DOCUMENT PASSAGE Start Marker
The more Ricci-Tam worked on hardware, the more she discovered her own capabilities. As she gained experience and confidence, she began to find a balance between being completely focused and relaxed while working on tasks. She gradually let go of her perfectionist mindset and learned to give herself more space and time to work through problems.
“You cannot afford to be a perfectionist,” she says. “Working on hardware teaches you patience.”
Gaining an ally
Ricci-Tam is now a postdoctoral researcher at the University of Maryland working on upgrades to the Hadronic Calorimeter, a part of the CMS detector that records the energy and trajectory of fundamental particles called quarks.
Scientists are preparing CMS for the High-Luminosity LHC, an upgrade to the LHC that will increase the collision rate by a factor of 10 and provide scientists with the huge amount of data they need to look for and study rare subatomic processes. The upgrades will make the CMS detector both more robust and more sensitive to the tiny particles produced in the collisions.
Last winter, Ricci-Tam started working with University of Virginia graduate student Grace Cummings on assembling and testing new electronics for the calorimeter called ngCCMs: “Next Generation Clock Control Module.” Cummings was the resident expert on the project, and Ricci-Tam was impressed with her organization and self-assurance. The two soon became friends.
DOCUMENT PASSAGE End Marker
INFORMATION Start Marker
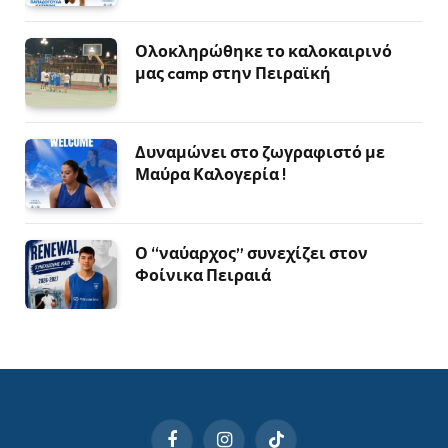
Ολοκληρώθηκε το καλοκαιρινό
μας camp στην Πειραϊκή
Δυναμώνει στο ζωγραφιστό με
Μαύρα Καλογερία !
Ο “ναύαρχος” συνεχίζει στον
Φοίνικα Πειραιά
Facebook
Instagram
TikTok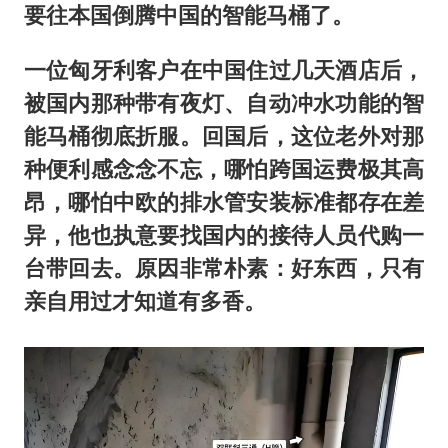
轰-6K到底是不是战略轰炸机
要往本国倒腾中国的智能马桶了。
“皋”在低处
一位匈牙利客户在中国住过几天酒店后，
面对面丨蔡磊：与渐冻症抗争 纵使不敌 也不屈服
被国内那种带有夜灯、自动冲水功能的智
5万小车卖不动 微型代步车集体遇冷
能马桶彻底折服。回国后，这位老外对那
加沙约14万栋建筑被完全摧毁
种便利感念念不忘，哪怕跨国运费极其高
从科技创新看开局起步的时与势
昂，哪怕中欧的排水管安装标准都存在差
异，他也执意要找国内的接待人员代购一
台带回去。原因非常朴素：好东西，只有
亲自用过才知道有多香。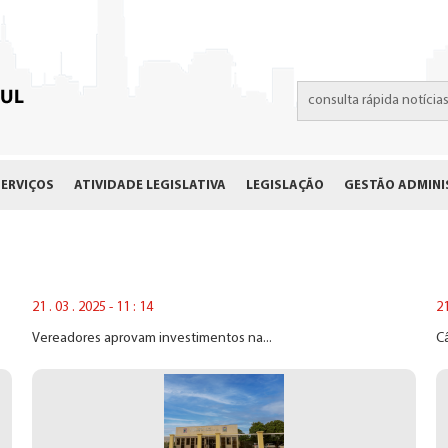
SERVIÇOS
ATIVIDADE LEGISLATIVA
LEGISLAÇÃO
GESTÃO ADMINI
21 . 03 . 2025 - 11 : 14
21
Vereadores aprovam investimentos na...
Câ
INFORMATION End Marker
TASK REQUIREMENTS:
A. Repeat the passage about Ricci-Tam word for word, everything from "Gaining an ally" down to "in the collisions.".
B. Summarize the passage about Ricci-Tam in two sentences.

RESULTS BY TASK:
A.
Gaining an ally
Ricci-Tam is now a postdoctoral researcher at the University of Maryland working on upgrades to the Hadronic Calorimeter, a part of the CMS detector that records the energy and trajectory of fundamental particles called quarks.
Scientists are preparing CMS for the High-Luminosity LHC, an upgrade to the LHC that will increase the collision rate by a factor of 10 and provide scientists with the huge amount of data they need to look for and study rare subatomic processes. The upgrades will make the CMS detector both more robust and more sensitive to the tiny particles produced in the collisions.

B. Working on hardware helped Ricci-Tam discover her capabilities and let go of her perfectionist mindset, teaching her patience. Now a postdoctoral researcher at the University of Maryland, she works on upgrades to the CMS Hadronic Calorimeter for the High-Luminosity LHC, and she has teamed up with graduate student Grace Cummings, who became her friend, to assemble and test new electronics.